My point is this. If you want to step up and help, just donate the money upfront instead of attaching your donation amount to the number of buckets sold. That is tying it directly to your sales and encouraging customers to buy the worst kind of prepared chicken that I know of. Either that or specify that 50 cents for every bucket of grilled chicken will count. At least pretend to make an effort to promote a healthy lifestyle as a part of breast cancer awareness.

I'm not one to turn down junk food - we all know that. But I am NOT okay with a fast food company charity-washing their business & trying to make money off of people who want to help a cause and instead making them fall victim to it.

Sheesh.



Thursday, May 6, 2010

A bit nervous...

So I don't want to get in to too much detail here, but I'm so super nervous about something coming up and I thought I'd put it out there in case anyone can benefit.

In a couple of weeks, I'll be visiting with some estranged family. I'm talking...estranged for real. It's been 18 years or so since I've seen this person - and it was because I decided I no longer wanted to do so. There was a damn good reason, so don't assume I was being selfish or something silly.

Point is, it was the dying wish of another family member that we reconnect. That death was several years ago, and I've been struggling with it the whole time. I couldn't understand why he'd want to put me though that. Then, as time went by I think I realized it wasn't about putting me through anything, rather just about the fact that there are more things in life to think about than the past. Finally, a few months ago, I decided I needed to reconnect afterall. Closure, maybe? Perhaps. Maybe it's just that fear has ruled so many years in this regard that I think if I see him again now that I'm - ahem - older, I can feel stronger. I mean, maybe I just feel the need to reaffirm my decision from 18 years ago.

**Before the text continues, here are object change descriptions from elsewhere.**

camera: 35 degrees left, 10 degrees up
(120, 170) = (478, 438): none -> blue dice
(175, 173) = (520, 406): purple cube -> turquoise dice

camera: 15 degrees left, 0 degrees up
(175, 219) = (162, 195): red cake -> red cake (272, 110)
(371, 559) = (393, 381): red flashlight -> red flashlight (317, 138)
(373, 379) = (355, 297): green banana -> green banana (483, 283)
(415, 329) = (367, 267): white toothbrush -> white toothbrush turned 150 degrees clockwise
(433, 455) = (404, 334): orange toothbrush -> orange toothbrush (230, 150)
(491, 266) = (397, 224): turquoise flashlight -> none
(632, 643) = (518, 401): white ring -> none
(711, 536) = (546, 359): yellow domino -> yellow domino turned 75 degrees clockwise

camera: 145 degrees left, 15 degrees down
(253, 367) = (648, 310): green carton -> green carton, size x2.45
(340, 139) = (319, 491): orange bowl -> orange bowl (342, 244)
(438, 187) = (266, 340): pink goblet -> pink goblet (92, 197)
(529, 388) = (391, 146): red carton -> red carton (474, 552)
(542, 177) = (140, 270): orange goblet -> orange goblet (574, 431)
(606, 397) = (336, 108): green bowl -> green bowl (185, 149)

Either way, I feel the need to go. What am I going to say? Hell if I know. No apologies on my end. I expect none from that side either.

Here's to hoping it helps me to let go - be less fearful - and maybe even remind myself that any guilt is his, not mine and that there is so much more to life than holding the past with me all the time.

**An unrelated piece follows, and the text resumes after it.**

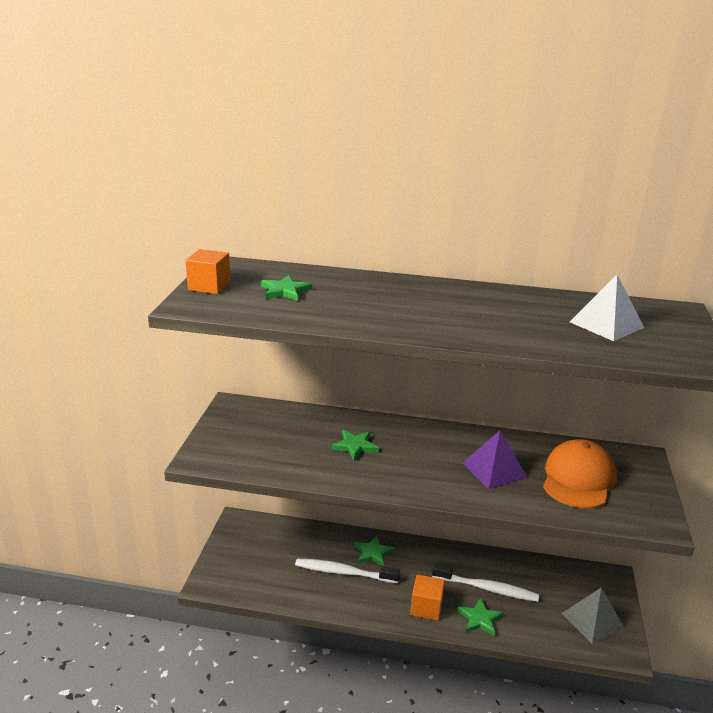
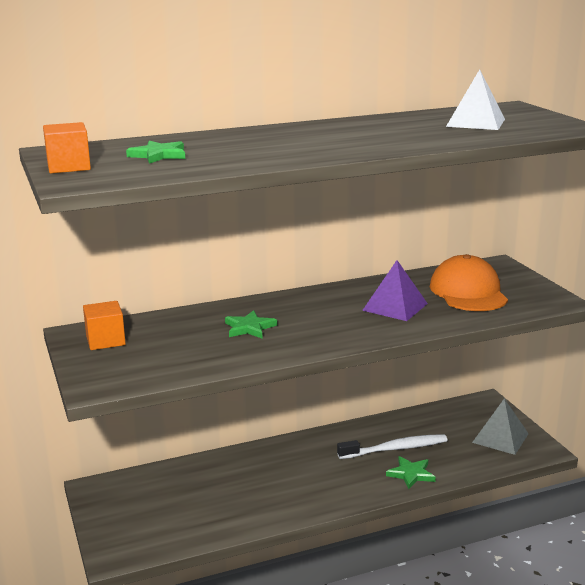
camera: 30 degrees left, 5 degrees down
(344, 572) = (252, 488): white toothbrush -> none
(373, 553) = (265, 461): green star -> none
(426, 607) = (356, 484): orange cube -> orange cube (105, 340)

So my advice to anyone dealing with some scary thing in their life: Face it. It'll eat you up if you don't.

Wednesday, May 5, 2010

Cinco de Mayo!

Did you know that Cinco de Mayo celebrates the Mexican victory in a battle with the French while the Napoleon III tried to take over Mexico? The Battle of Puebla should have, by all accounts, been won by the French. The rag-tag Mexican force of 2,000 was outnumbered and poorly supplied. The battle lasted all day and the French lost 500 men to the Mexican losses of 100. The battle didn't contribute much to the overall Mexican-French war, but it was a significant moral victory for the government and it tightened the resistance. The war lasted 6 more years.

Many Americans equate Cinco de Mayo with the Mexican Independence which wasn't until much later. We celebrate Mexican heritage on Cinco de Mayo here. Dancing, drinking, parades, food, all celebrating the strength and tenacity of the people.

Sound a little like America's early years to you? It does to me. Outnumbered, a rag tag force of citizens, and a strong resistance. So happy Cinco de Mayo to us all ~ Viva Mexico! Viva America!


Tuesday, May 4, 2010

Sleepy sucks

One of the worst things in our everyday lives is not sleeping well.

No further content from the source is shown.